Honestly, with a display like this, you can't even be angry. This is the next logical step, at a time when people already take smiling selfies at Ground Zero, do handstands for the 'Gram at the Memorial to the Murdered Jews of Europe in Berlin and have to be explicitly banned from catching Weedles on Pokemon Go at a Hiroshima memorial park. It's unlikely the stag do top lads were using their blow-up doll to help facilitate a cathartic release from laughter, but they directly stumbled right onto a blurring line of what's considered acceptable.

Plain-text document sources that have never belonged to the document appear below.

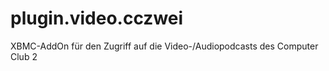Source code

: plugin.video.cczwei
===================

XBMC-AddOn für den Zugriff auf die Video-/Audiopodcasts des Computer Club 2
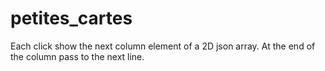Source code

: # petites_cartes

Each click show the next column element of a 2D json array.
At the end of the column pass to the next line.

This week's also seen a Texas mattress company post a now-deleted ad for a two-for-one sale, complete with two pillow stacks in the style of the Twin Towers being knocked over while a woman screams. Right before the clip ends, she half-smiles and says "we will never forget", after advertising the "twin" deals – the company's since apologised and its owner may have closed the shop for good. Laughter definitely works as a tonic when things are shit, but it's usually all about timing and context. This time, both the stag lads and this company eager to flog a few more mattresses before winter failed to get either right.